Other rules concern the journey itself, for example; the journeyman must not come within 50km of their home, they must not carry any possessions, if possible they should not spend money on transport, food and lodgings, therefore learning to rely on the goodness of people. They are not only to become acquainted with different techniques and methods, but they are also to mature by meeting different people, learning their languages and respecting their customs.

There are currently five conservative (old fashioned) associations and two fairly new associations of journeymen in Germany. All craftsmen doing their journeymanship at the moment belong to one of these associations and conduct their journey in accordance with the individual rules of their association. A similar scheme also operates in France; however the Germans still keep to the old traditions as much as they can.

This would also explain the very unusual uniform which every journeyman must wear during the duration of their journey. The cut of the uniform has not changed for over 150 years. It consists of top hat, double breasted waistcoat, white shirt with wide sleeves, bell bottom trousers and jacket. The jacket has up to twenty pockets, where she carries half of her belongings, the rest, along with her clothes and small sleeping bag, she carries all rolled up into two small, neat bundles attached to the end of her walking stick. Different trades use different fabrics and different colours. For stonemasons it is grey wide cord. The uniform was specially sewn by a master tailor and cost Ami approximately £500. The traveller has one uniform for work, one when they are on the road, but they have to wear this uniform for the whole three years. "After two and a half years I look forward to wearing something normal, like a skirt again!" Ami admitted.

The usual journeymanship takes two years.

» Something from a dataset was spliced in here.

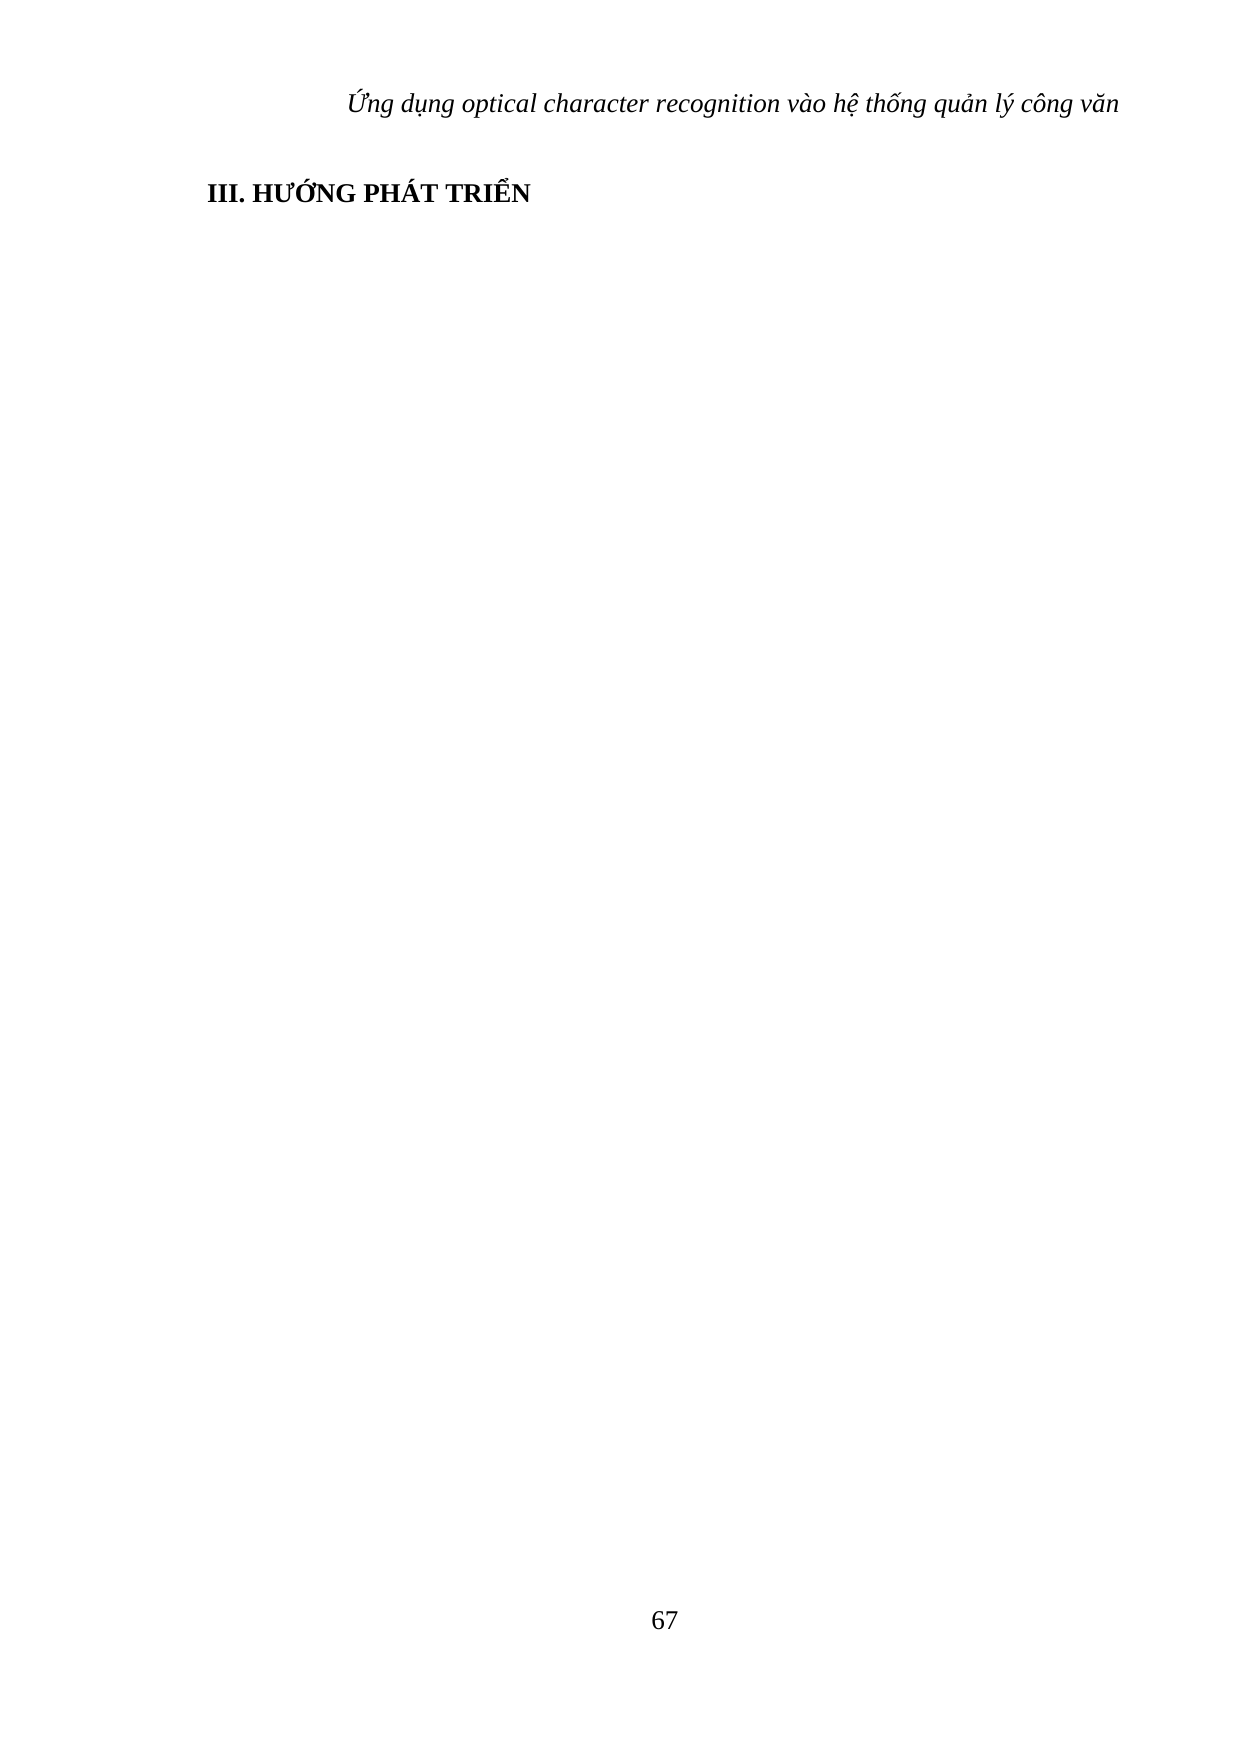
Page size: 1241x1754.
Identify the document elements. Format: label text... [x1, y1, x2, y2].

subtitle HƯỚNG PHÁT TRIỂN [207, 177, 1122, 208]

During the first year craftsmen do stay within their own country and the following year travel abroad. Ami, however, opted for the extended three years and a day, giving her more opportunities abroad.

In her uniform Ami has already travelled and worked throughout Switzerland, Hungary, Italy and France, getting from place to place mainly by hitch-hiking.

In Germany the scheme is widely recognised and respected. Many towns welcome travellers such as Ami by giving them free board and lodging. A traveller would go to the town hall, where they would be immediately recognised by their uniform. On many occasions none other than the mayor themselves would greet the traveller and stamp their "Wanderbuch" (Travel book) with the town stamp as proof of the journeyman's visit.

The life in Germany is therefore relatively easy, it becomes much more difficult once abroad. " I've had to deal with abuse not just for wearing an unusual outfit, but in some countries also because I was a lone woman travelling".

She had encountered hostility not just from ordinary people who find her way of learning hard to fathom, but from people of church, which was difficult for her to comprehend, as most of her work she dedicates to churches; subsequently however, the good from people that she received was all the more genuine, as they did not know what she was about.

I remember myself on many of my own travels, (although never as adventurous as Amy's) relying on the good will of others and it is a very soul cleansing experience.

Meeting Ami reminded us why we became craftworkers, that what we do is a vocation and not a mere job. I admire Ami for taking herself alone across Europe in search of deeper knowledge of her craft and herself as a person. So I beg, if one day you should see someone who looks like a character from a fairy tale, show them a little kindness and be a part of their adventure.